_Activities_
**A.** In the enka blog post, whose 40th anniversary song is "Enka Bune"?
**B.** Reproduce the stretch of the enka blog post from "Teruo Ikeda -- Minato" through "what can I do?".

_Text under study_
━━━━━━

What is this creature anyway?

Teruo Ikeda -- Minato Machi Shigure (港町しぐれ)


Out of all the new releases I bothered to listen to and eventually taking a liking to, Teruo Ikeda's (池田輝郎) "Minato Machi Shigure" is the only one I've yet to see on TV. I've already seen and heard Mae-Kiyo's "Hanabi" (花美~はなび~), written by Maekawa Jr., 4 times, Takashi Hosokawa's (細川たかし) 40th anniversary song "Enka Bune" (艶歌船) 4 times as well and it'll soon become 5 when I see the guy again on "Nodojiman" this Sunday, Ichiro Toba's (鳥羽一郎) menacing "Hida no Ryu" (飛騨の龍) twice, just to name a few. No sign of "Minato Machi Shigure" anywhere, which I find really disappointing... Hmm, now that I think of I hardly see Ike-Teru on TV. Oh well, what can I do?

━━━━━━

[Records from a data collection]
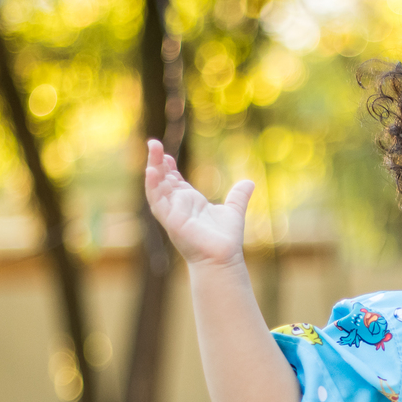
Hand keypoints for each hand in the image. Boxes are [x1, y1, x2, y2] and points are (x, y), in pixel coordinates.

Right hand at [144, 138, 253, 266]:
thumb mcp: (233, 210)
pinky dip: (153, 185)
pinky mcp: (170, 220)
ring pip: (156, 186)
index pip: (174, 181)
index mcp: (190, 202)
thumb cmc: (226, 239)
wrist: (223, 258)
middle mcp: (178, 206)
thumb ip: (239, 196)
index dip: (169, 167)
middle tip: (154, 143)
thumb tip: (249, 182)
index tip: (167, 153)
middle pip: (163, 179)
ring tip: (153, 148)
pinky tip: (152, 170)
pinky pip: (157, 200)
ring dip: (153, 167)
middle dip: (157, 161)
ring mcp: (172, 212)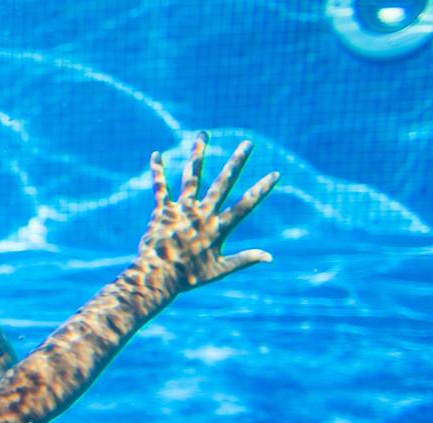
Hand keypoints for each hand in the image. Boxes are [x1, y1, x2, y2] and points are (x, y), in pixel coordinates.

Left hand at [136, 134, 278, 293]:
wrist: (158, 277)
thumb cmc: (188, 277)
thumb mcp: (220, 270)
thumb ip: (244, 260)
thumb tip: (270, 258)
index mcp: (218, 227)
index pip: (245, 204)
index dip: (261, 189)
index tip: (275, 174)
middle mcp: (202, 213)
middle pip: (223, 182)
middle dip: (236, 162)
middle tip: (248, 143)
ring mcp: (182, 210)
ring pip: (192, 176)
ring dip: (199, 154)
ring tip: (203, 134)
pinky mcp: (163, 210)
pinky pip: (160, 186)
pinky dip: (158, 170)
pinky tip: (156, 154)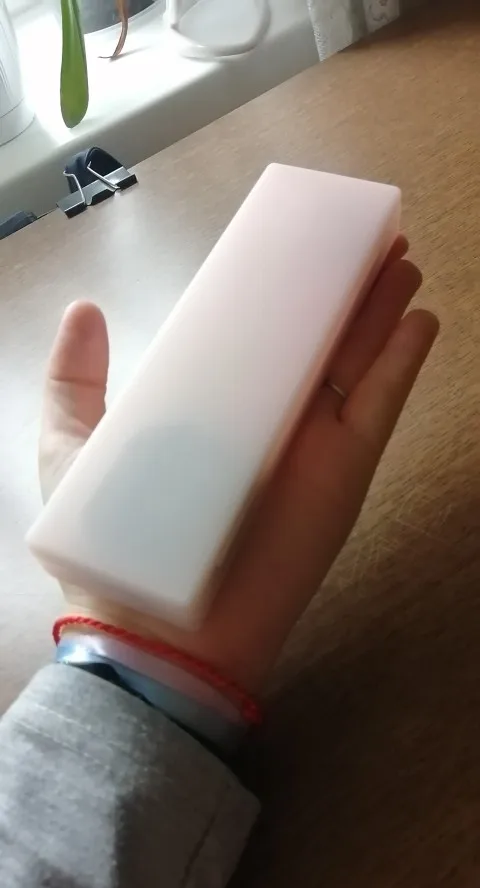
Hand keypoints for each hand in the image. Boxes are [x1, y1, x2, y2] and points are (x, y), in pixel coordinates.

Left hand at [40, 237, 437, 691]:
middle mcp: (268, 418)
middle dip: (347, 290)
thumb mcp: (74, 444)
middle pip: (320, 341)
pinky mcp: (343, 472)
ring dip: (381, 313)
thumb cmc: (110, 537)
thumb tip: (84, 308)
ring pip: (358, 363)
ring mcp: (312, 444)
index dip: (284, 290)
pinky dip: (404, 364)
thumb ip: (76, 381)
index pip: (258, 336)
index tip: (303, 245)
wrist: (159, 628)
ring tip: (401, 262)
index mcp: (213, 405)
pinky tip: (420, 320)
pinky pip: (382, 407)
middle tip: (372, 239)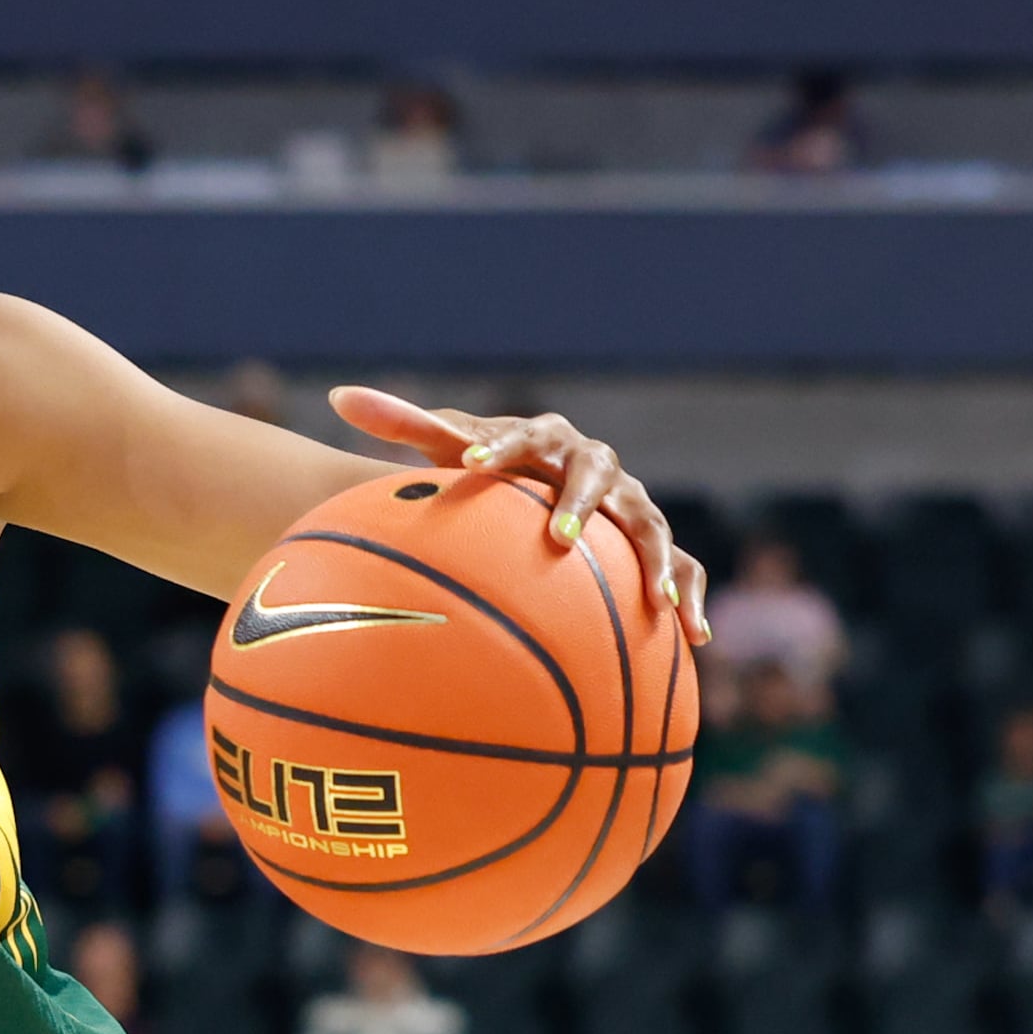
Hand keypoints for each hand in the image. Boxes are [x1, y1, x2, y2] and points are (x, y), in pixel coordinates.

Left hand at [331, 387, 709, 641]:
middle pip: (597, 476)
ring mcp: (631, 503)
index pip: (522, 436)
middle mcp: (595, 465)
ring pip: (652, 524)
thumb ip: (401, 423)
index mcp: (546, 436)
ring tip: (653, 597)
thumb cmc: (491, 465)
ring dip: (656, 558)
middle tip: (559, 539)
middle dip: (579, 506)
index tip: (468, 467)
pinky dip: (691, 596)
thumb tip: (338, 396)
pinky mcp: (650, 543)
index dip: (497, 449)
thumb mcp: (449, 447)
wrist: (544, 478)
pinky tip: (694, 637)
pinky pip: (685, 568)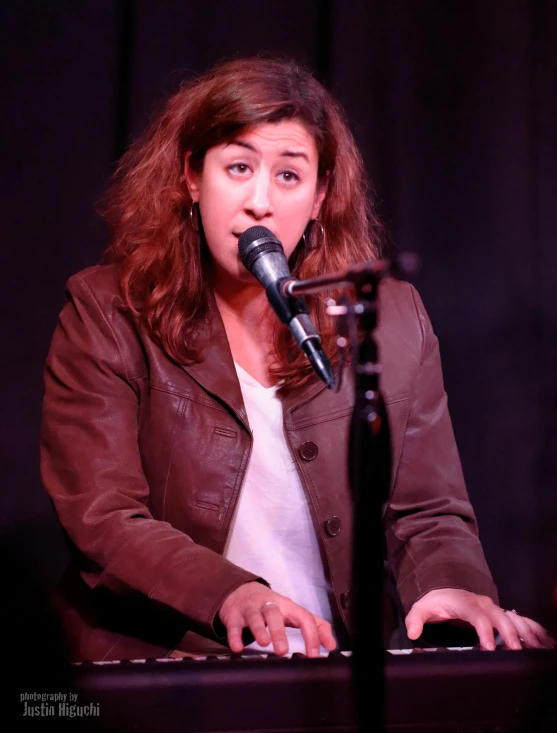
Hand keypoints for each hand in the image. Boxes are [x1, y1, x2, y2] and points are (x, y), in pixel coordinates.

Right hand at [218, 582, 335, 656]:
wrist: (241, 591)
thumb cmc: (271, 605)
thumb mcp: (293, 612)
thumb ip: (314, 625)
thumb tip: (331, 644)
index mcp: (287, 606)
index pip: (302, 617)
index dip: (310, 635)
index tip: (313, 655)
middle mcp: (269, 605)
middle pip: (275, 614)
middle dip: (279, 632)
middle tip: (283, 651)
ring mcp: (250, 608)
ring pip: (254, 616)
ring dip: (258, 629)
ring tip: (263, 643)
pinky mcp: (234, 615)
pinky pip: (233, 624)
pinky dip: (234, 635)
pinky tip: (237, 647)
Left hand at [405, 588, 555, 650]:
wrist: (445, 589)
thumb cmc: (437, 602)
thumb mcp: (422, 608)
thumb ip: (415, 619)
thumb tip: (413, 632)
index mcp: (465, 603)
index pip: (477, 616)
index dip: (484, 631)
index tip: (489, 647)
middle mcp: (483, 604)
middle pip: (500, 617)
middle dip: (510, 633)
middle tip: (518, 651)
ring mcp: (494, 607)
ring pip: (513, 617)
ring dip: (526, 632)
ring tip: (537, 648)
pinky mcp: (500, 612)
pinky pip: (520, 618)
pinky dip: (533, 628)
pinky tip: (543, 640)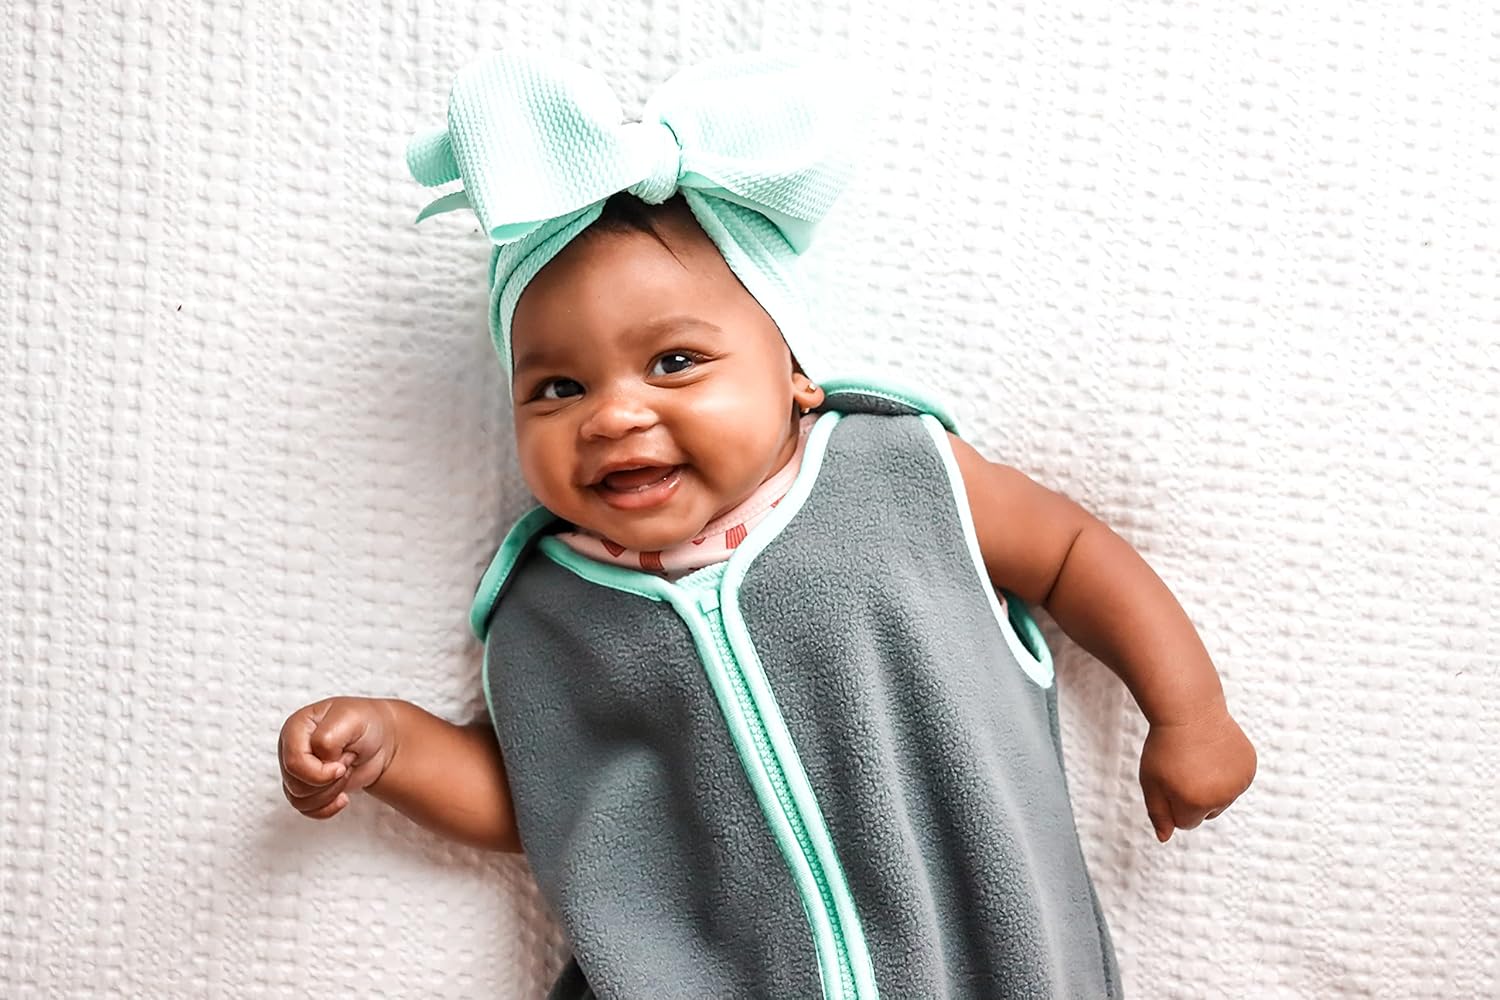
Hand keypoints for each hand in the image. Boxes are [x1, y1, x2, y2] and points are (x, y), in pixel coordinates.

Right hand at [278, 697, 399, 819]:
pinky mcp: (307, 786)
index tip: (342, 766)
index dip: (320, 772)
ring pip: (299, 800)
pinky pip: (306, 809)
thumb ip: (327, 739)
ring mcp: (298, 770)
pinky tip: (342, 797)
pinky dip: (327, 808)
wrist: (379, 738)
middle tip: (347, 762)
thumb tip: (319, 761)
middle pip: (296, 785)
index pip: (294, 763)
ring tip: (346, 772)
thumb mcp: (351, 720)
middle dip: (329, 781)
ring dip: (330, 793)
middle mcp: (292, 749)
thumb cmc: (365, 724)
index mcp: (296, 728)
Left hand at [1138, 703, 1256, 841]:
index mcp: (1194, 803)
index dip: (1172, 802)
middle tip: (1184, 767)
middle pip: (1206, 813)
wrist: (1190, 710)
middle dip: (1194, 797)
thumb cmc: (1165, 745)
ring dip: (1212, 786)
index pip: (1184, 822)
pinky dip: (1227, 774)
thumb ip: (1158, 813)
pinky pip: (1236, 784)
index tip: (1169, 780)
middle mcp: (1221, 797)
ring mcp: (1238, 783)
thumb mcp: (1150, 781)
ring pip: (1222, 799)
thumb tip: (1164, 838)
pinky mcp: (1249, 769)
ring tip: (1199, 760)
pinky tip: (1214, 754)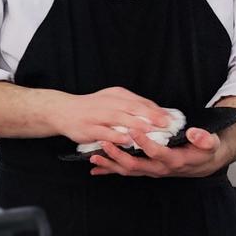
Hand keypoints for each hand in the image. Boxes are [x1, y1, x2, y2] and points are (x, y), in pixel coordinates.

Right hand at [44, 87, 171, 146]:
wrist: (63, 110)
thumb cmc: (92, 107)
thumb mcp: (112, 99)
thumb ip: (132, 105)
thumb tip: (157, 113)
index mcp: (116, 94)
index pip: (140, 102)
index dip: (156, 110)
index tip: (171, 119)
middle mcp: (108, 103)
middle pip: (133, 108)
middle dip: (151, 117)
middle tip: (166, 125)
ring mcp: (97, 115)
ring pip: (120, 119)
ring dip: (136, 125)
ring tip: (151, 132)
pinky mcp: (89, 128)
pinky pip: (105, 132)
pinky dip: (116, 136)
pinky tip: (127, 141)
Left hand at [89, 126, 226, 178]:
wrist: (203, 163)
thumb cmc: (205, 151)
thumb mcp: (211, 143)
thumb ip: (204, 139)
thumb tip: (194, 133)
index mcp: (174, 160)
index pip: (157, 152)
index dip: (144, 142)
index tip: (133, 130)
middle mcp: (160, 169)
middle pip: (135, 165)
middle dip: (118, 155)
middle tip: (104, 143)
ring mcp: (151, 171)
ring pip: (127, 170)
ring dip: (110, 164)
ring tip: (93, 158)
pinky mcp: (146, 170)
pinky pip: (126, 172)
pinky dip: (110, 171)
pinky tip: (96, 169)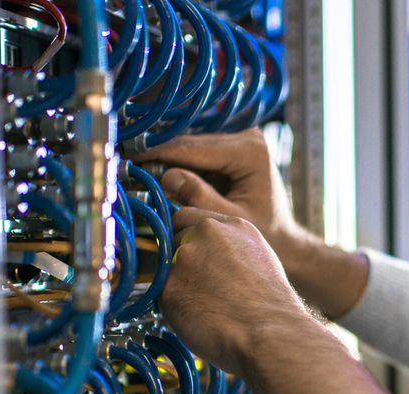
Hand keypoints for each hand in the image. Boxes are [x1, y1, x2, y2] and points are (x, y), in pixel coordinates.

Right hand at [133, 129, 315, 275]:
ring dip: (165, 156)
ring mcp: (241, 141)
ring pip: (192, 146)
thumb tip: (165, 176)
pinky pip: (199, 154)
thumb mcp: (229, 218)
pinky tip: (153, 170)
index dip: (159, 152)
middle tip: (123, 160)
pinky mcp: (233, 149)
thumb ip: (199, 197)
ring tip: (132, 165)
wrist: (286, 240)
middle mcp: (248, 138)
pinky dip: (179, 163)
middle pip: (192, 143)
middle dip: (158, 153)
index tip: (129, 157)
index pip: (195, 148)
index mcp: (251, 151)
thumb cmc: (265, 234)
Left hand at [160, 207, 312, 372]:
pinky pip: (160, 295)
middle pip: (173, 240)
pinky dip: (173, 308)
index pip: (187, 217)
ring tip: (206, 305)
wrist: (270, 334)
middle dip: (180, 261)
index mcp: (232, 224)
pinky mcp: (169, 286)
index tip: (193, 256)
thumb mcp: (259, 259)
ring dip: (177, 284)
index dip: (186, 238)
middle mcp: (206, 233)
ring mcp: (185, 257)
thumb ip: (229, 247)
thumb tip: (208, 256)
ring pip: (165, 268)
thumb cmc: (271, 307)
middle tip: (201, 287)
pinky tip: (200, 317)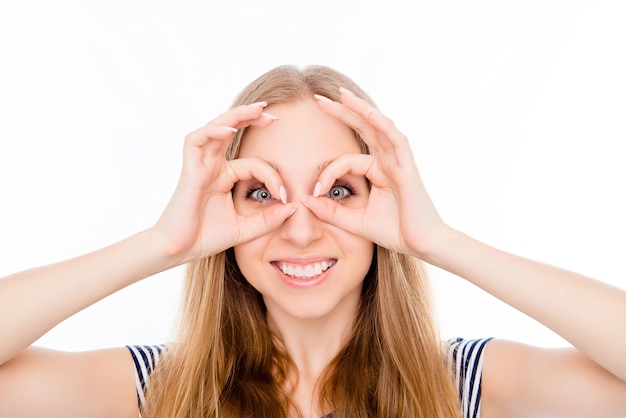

━━━━━━

_Expected outputs_
**A.** Takashi Hosokawa's.

**B.**
Teruo Ikeda -- Minato Machi Shigure (港町しぐれ)


Out of all the new releases I bothered to listen to and eventually taking a liking to, Teruo Ikeda's (池田輝郎) "Minato Machi Shigure" is the only one I've yet to see on TV. I've already seen and heard Mae-Kiyo's "Hanabi" (花美~はなび~), written by Maekawa Jr., 4 times, Takashi Hosokawa's (細川たかし) 40th anniversary song "Enka Bune" (艶歌船) 4 times as well and it'll soon become 5 when I see the guy again on "Nodojiman" this Sunday, Ichiro Toba's (鳥羽一郎) menacing "Hida no Ryu" (飛騨の龍) twice, just to name a few. No sign of "Minato Machi Shigure" anywhere, which I find really disappointing... Hmm, now that I think of I hardly see Ike-Teru on TV. Oh well, what can I do?